_WHAT IS REQUIRED_
Both the line below containing "Annotated regions visible" and the line containing "Structures marked on this image (expert", along with every line between them, should be repeated exactly; no other line belongs in the answer.

_RECORDS FOR THE EXERCISE_
- Opening Delimiter -

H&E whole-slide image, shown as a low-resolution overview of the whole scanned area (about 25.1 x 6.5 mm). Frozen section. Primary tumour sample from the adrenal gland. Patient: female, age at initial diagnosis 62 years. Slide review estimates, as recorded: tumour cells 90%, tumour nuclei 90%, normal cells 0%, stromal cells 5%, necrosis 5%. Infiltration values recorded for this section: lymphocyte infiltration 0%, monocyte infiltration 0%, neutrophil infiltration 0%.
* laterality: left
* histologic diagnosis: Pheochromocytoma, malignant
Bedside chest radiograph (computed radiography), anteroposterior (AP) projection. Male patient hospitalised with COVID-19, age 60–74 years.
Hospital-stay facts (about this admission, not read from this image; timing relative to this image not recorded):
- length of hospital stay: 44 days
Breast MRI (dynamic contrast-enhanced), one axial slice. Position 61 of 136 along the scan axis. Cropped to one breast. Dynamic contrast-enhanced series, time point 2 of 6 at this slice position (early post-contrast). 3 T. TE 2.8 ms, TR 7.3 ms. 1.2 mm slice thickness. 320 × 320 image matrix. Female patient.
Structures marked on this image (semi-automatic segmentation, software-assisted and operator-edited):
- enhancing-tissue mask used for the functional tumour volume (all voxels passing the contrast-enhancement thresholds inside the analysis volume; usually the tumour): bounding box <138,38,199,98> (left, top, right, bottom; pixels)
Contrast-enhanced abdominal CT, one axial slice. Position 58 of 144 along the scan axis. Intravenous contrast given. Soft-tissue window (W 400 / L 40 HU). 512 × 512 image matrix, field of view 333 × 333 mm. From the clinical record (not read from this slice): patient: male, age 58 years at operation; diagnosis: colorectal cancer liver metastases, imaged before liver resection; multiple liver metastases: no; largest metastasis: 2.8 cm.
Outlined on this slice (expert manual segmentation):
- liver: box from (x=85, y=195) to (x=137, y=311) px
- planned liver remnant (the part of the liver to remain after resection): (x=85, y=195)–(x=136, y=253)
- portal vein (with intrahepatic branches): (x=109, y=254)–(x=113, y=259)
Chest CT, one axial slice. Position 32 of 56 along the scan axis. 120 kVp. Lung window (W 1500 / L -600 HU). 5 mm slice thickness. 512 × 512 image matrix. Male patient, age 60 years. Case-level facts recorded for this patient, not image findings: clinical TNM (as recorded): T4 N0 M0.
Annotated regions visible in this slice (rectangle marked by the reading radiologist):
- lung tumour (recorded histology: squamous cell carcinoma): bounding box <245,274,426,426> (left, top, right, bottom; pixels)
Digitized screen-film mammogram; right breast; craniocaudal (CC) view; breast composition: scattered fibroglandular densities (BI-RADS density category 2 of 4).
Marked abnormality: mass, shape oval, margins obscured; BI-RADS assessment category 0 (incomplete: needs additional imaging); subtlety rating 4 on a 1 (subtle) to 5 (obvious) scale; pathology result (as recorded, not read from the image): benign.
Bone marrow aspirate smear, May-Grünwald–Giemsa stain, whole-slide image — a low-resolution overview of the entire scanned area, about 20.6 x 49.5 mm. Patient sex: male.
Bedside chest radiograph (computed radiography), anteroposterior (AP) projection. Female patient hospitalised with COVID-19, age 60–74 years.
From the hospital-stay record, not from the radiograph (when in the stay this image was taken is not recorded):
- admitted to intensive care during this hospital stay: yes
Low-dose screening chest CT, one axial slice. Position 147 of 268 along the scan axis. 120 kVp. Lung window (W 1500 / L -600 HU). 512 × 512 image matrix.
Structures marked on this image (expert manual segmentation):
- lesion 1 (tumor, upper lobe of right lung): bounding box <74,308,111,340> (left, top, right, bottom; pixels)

- Closing Delimiter -

_RESULT BELOW_
Annotated regions visible in this slice (rectangle marked by the reading radiologist):
- lung tumour (recorded histology: squamous cell carcinoma): bounding box <245,274,426,426> (left, top, right, bottom; pixels)
Digitized screen-film mammogram; right breast; craniocaudal (CC) view; breast composition: scattered fibroglandular densities (BI-RADS density category 2 of 4).
Marked abnormality: mass, shape oval, margins obscured; BI-RADS assessment category 0 (incomplete: needs additional imaging); subtlety rating 4 on a 1 (subtle) to 5 (obvious) scale; pathology result (as recorded, not read from the image): benign.
Bone marrow aspirate smear, May-Grünwald–Giemsa stain, whole-slide image — a low-resolution overview of the entire scanned area, about 20.6 x 49.5 mm. Patient sex: male.
Bedside chest radiograph (computed radiography), anteroposterior (AP) projection. Female patient hospitalised with COVID-19, age 60–74 years.
From the hospital-stay record, not from the radiograph (when in the stay this image was taken is not recorded):
- admitted to intensive care during this hospital stay: yes
Low-dose screening chest CT, one axial slice. Position 147 of 268 along the scan axis. 120 kVp. Lung window (W 1500 / L -600 HU). 512 × 512 image matrix.
Structures marked on this image (expert manual segmentation):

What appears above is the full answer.